### THE TASK
Return the following data exactly, with all pictures left out.

### RECORDS SHOWN

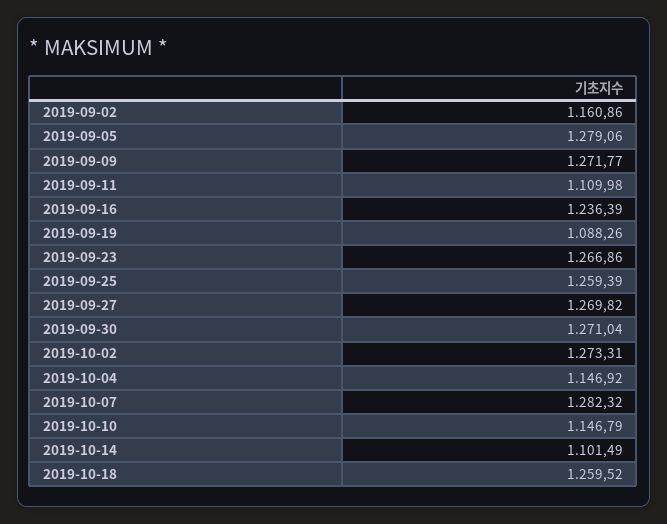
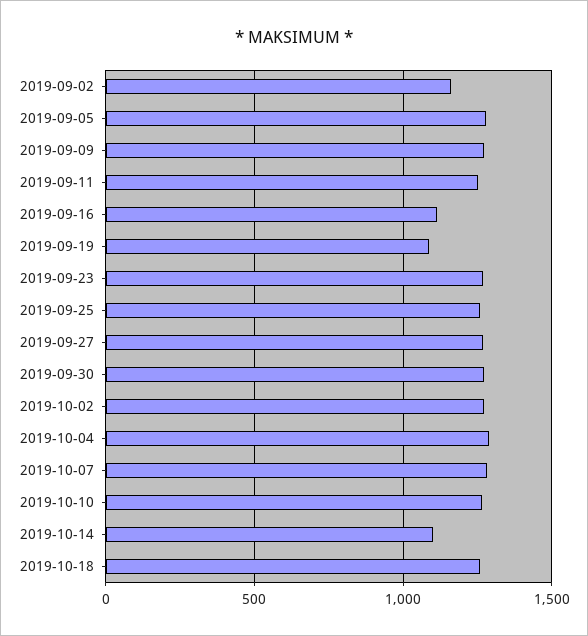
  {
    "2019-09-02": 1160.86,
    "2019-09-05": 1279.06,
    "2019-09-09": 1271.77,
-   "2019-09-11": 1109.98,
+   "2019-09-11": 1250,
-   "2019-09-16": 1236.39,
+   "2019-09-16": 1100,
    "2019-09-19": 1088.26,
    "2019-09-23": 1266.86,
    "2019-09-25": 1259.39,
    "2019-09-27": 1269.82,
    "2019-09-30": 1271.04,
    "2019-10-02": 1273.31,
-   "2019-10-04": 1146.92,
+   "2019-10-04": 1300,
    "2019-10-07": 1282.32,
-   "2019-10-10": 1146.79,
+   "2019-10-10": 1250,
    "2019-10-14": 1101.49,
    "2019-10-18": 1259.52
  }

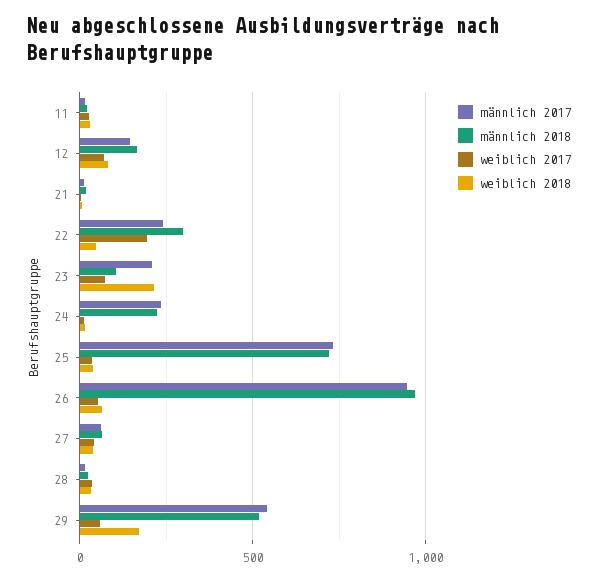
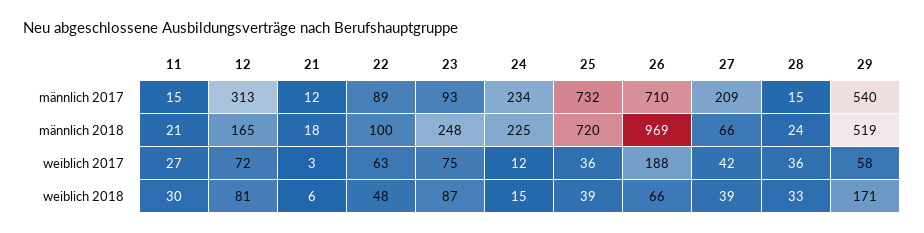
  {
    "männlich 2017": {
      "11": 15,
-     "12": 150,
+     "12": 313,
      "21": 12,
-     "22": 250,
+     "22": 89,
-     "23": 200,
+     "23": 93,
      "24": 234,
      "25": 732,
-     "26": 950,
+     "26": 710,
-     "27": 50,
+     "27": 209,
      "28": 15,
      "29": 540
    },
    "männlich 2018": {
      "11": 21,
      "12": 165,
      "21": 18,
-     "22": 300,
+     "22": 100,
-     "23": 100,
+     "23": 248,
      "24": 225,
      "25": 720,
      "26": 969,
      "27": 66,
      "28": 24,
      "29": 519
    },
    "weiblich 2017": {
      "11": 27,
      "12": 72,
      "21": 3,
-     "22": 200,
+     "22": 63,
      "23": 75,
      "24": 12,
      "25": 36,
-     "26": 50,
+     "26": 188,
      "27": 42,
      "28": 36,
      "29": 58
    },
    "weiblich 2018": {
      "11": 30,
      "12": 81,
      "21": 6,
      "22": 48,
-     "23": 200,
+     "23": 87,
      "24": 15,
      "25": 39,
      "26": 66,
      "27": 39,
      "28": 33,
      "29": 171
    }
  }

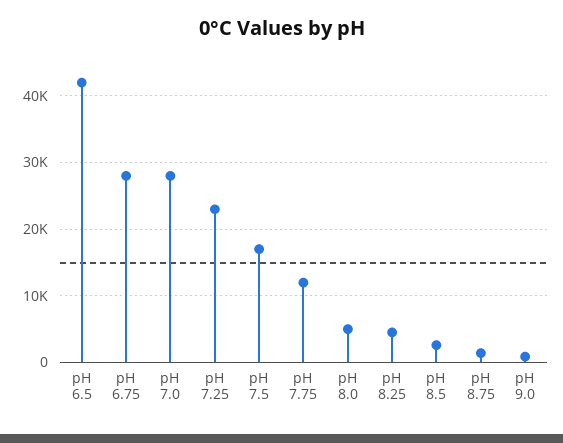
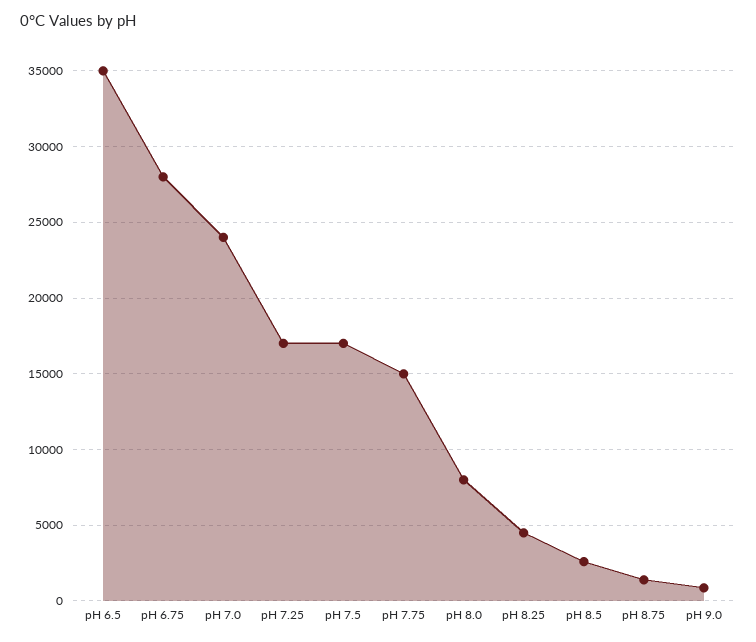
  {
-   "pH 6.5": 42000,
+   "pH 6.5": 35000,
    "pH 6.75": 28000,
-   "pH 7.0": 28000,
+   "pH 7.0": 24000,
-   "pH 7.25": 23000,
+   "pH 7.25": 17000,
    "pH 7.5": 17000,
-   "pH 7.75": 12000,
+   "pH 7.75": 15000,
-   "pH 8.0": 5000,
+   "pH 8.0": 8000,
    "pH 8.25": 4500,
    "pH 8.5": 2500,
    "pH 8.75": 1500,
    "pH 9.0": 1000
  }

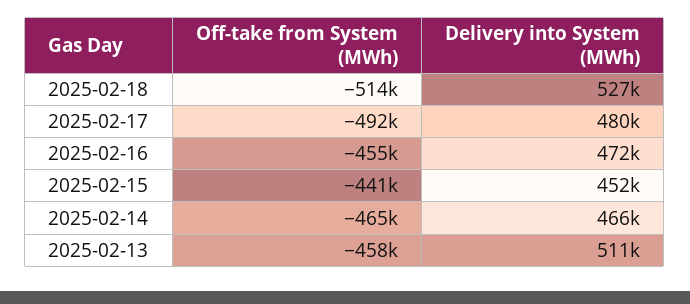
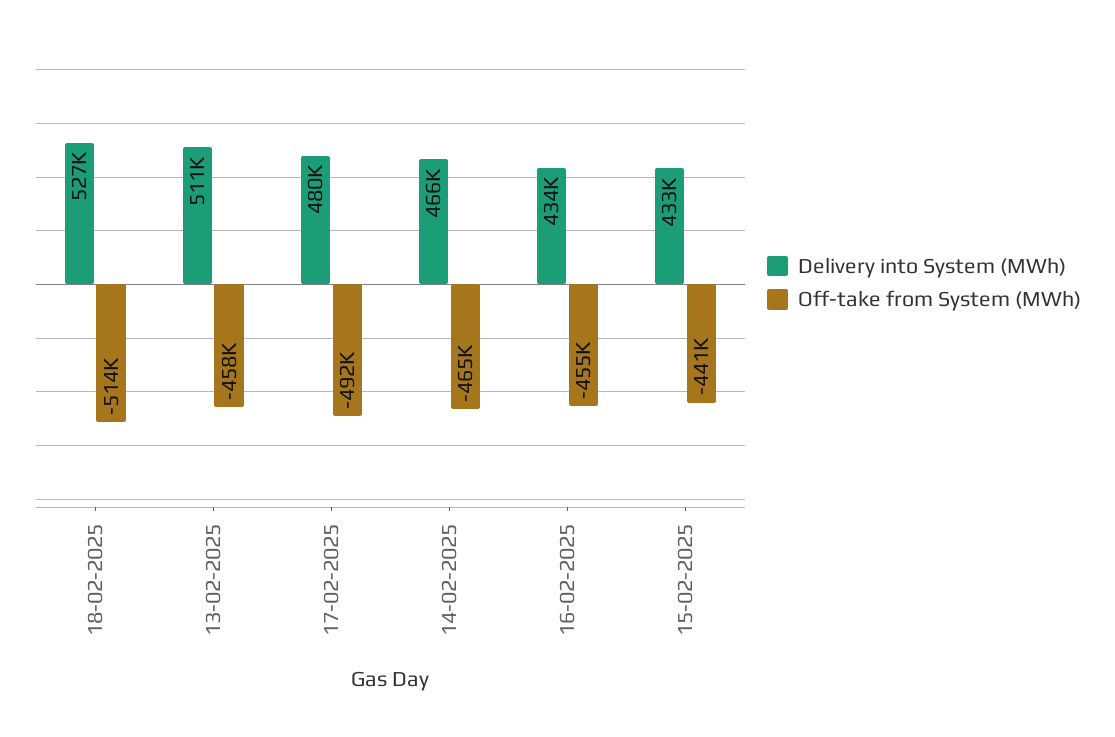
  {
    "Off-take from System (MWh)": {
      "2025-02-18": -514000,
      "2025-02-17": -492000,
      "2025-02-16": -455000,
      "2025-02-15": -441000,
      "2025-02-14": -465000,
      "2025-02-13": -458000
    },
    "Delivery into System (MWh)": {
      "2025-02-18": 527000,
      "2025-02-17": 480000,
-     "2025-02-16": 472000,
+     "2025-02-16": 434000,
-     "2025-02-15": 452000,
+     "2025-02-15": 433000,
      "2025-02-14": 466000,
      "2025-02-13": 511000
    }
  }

### EXERCISE RESULT
  {
    "2019-09-02": 1160.86,
    "2019-09-05": 1279.06,
    "2019-09-09": 1271.77,
-   "2019-09-11": 1109.98,
+   "2019-09-11": 1250,
-   "2019-09-16": 1236.39,
+   "2019-09-16": 1100,
    "2019-09-19": 1088.26,
    "2019-09-23": 1266.86,
    "2019-09-25": 1259.39,
    "2019-09-27": 1269.82,
    "2019-09-30": 1271.04,
    "2019-10-02": 1273.31,
-   "2019-10-04": 1146.92,
+   "2019-10-04": 1300,
    "2019-10-07": 1282.32,
-   "2019-10-10": 1146.79,
+   "2019-10-10": 1250,
    "2019-10-14": 1101.49,
    "2019-10-18": 1259.52
  }

  {
    "männlich 2017": {
      "11": 15,
-     "12": 150,
+     "12": 313,
      "21": 12,
-     "22": 250,
+     "22": 89,
-     "23": 200,
+     "23": 93,
      "24": 234,
      "25": 732,
-     "26": 950,
+     "26": 710,
-     "27": 50,
+     "27": 209,
      "28": 15,
      "29": 540
    },
    "männlich 2018": {
      "11": 21,
      "12": 165,
      "21": 18,
-     "22": 300,
+     "22": 100,
-     "23": 100,
+     "23": 248,
      "24": 225,
      "25": 720,
      "26": 969,
      "27": 66,
      "28": 24,
      "29": 519
    },
    "weiblich 2017": {
      "11": 27,
      "12": 72,
      "21": 3,
-     "22": 200,
+     "22": 63,
      "23": 75,
      "24": 12,
      "25": 36,
-     "26": 50,
+     "26": 188,
      "27": 42,
      "28": 36,
      "29": 58
    },
    "weiblich 2018": {
      "11": 30,
      "12": 81,
      "21": 6,
      "22": 48,
-     "23": 200,
+     "23": 87,
      "24": 15,
      "25": 39,
      "26": 66,
      "27": 39,
      "28": 33,
      "29": 171
    }
  }

  {
-   "pH 6.5": 42000,
+   "pH 6.5": 35000,
    "pH 6.75": 28000,
-   "pH 7.0": 28000,
+   "pH 7.0": 24000,
-   "pH 7.25": 23000,
+   "pH 7.25": 17000,
    "pH 7.5": 17000,
-   "pH 7.75": 12000,
+   "pH 7.75": 15000,
-   "pH 8.0": 5000,
+   "pH 8.0": 8000,
    "pH 8.25": 4500,
    "pH 8.5": 2500,
    "pH 8.75": 1500,
    "pH 9.0": 1000
  }

  {
    "Off-take from System (MWh)": {
      "2025-02-18": -514000,
      "2025-02-17": -492000,
      "2025-02-16": -455000,
      "2025-02-15": -441000,
      "2025-02-14": -465000,
      "2025-02-13": -458000
    },
    "Delivery into System (MWh)": {
      "2025-02-18": 527000,
      "2025-02-17": 480000,
-     "2025-02-16": 472000,
+     "2025-02-16": 434000,
-     "2025-02-15": 452000,
+     "2025-02-15": 433000,
      "2025-02-14": 466000,
      "2025-02-13": 511000
    }
  }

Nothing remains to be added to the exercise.